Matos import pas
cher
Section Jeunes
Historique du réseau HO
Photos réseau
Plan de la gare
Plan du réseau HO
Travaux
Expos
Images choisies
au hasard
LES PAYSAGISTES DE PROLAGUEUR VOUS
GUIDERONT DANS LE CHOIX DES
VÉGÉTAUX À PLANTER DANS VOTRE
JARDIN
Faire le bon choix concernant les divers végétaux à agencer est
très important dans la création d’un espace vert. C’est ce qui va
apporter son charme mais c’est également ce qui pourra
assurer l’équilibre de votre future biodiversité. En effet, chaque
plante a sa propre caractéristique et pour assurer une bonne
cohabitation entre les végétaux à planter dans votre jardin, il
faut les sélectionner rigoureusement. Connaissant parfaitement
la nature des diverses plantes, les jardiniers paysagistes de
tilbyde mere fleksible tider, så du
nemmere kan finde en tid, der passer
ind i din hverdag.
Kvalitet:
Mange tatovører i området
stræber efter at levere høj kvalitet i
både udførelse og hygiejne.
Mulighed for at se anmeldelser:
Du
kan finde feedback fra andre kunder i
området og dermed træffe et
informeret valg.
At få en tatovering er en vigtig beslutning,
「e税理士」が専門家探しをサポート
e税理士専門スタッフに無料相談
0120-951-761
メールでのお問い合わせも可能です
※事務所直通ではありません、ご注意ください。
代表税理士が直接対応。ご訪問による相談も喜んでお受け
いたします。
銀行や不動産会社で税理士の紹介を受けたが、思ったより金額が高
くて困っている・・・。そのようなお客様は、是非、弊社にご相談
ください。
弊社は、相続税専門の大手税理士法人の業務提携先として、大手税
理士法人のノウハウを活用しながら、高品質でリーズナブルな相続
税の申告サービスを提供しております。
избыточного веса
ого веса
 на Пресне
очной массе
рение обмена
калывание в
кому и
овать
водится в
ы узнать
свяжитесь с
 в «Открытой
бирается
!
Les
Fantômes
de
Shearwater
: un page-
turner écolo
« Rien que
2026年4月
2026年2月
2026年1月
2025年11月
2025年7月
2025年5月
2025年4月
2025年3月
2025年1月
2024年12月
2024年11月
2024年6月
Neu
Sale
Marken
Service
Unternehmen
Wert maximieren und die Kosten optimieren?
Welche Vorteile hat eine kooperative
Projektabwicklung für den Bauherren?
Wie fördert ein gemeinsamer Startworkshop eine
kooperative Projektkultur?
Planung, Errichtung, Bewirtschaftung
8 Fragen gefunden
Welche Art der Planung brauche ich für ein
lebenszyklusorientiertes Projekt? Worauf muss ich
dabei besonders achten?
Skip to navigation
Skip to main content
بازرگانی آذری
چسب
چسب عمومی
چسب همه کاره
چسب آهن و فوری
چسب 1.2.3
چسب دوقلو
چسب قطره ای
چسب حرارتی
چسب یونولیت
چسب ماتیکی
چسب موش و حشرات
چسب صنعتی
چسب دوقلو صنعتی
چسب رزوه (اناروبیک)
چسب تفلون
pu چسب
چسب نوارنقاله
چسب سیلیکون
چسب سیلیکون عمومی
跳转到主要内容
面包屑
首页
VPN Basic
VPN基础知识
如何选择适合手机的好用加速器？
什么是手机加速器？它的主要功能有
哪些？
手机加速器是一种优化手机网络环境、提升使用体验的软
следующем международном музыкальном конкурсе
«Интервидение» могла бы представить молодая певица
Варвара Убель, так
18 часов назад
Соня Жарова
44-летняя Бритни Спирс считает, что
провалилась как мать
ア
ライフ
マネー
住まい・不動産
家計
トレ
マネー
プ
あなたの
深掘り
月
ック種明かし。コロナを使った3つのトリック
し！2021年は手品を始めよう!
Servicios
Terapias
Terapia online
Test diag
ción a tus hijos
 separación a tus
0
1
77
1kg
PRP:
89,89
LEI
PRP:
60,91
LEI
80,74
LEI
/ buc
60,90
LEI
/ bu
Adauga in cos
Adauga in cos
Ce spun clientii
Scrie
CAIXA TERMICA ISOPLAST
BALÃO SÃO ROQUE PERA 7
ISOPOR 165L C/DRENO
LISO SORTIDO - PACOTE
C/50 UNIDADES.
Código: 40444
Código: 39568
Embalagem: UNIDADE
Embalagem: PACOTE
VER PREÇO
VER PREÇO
----
● AIM OF THE EXERCISE
Rewrite the material from its first line down to and including the line containing "tilbyde mere fleksible tider, så du", replacing "biodiversité" with "écosystème" and leaving everything else unchanged.

● ANSWER SECTION
Matos import pas
cher
Section Jeunes
Historique du réseau HO
Photos réseau
Plan de la gare
Plan du réseau HO
Travaux
Expos
Images choisies
au hasard
LES PAYSAGISTES DE PROLAGUEUR VOUS
GUIDERONT DANS LE CHOIX DES
VÉGÉTAUX À PLANTER DANS VOTRE
JARDIN
Faire le bon choix concernant les divers végétaux à agencer est
très important dans la création d’un espace vert. C’est ce qui va
apporter son charme mais c’est également ce qui pourra
assurer l’équilibre de votre future écosystème. En effet, chaque
plante a sa propre caractéristique et pour assurer une bonne
cohabitation entre les végétaux à planter dans votre jardin, il
faut les sélectionner rigoureusement. Connaissant parfaitement
la nature des diverses plantes, les jardiniers paysagistes de
tilbyde mere fleksible tider, så du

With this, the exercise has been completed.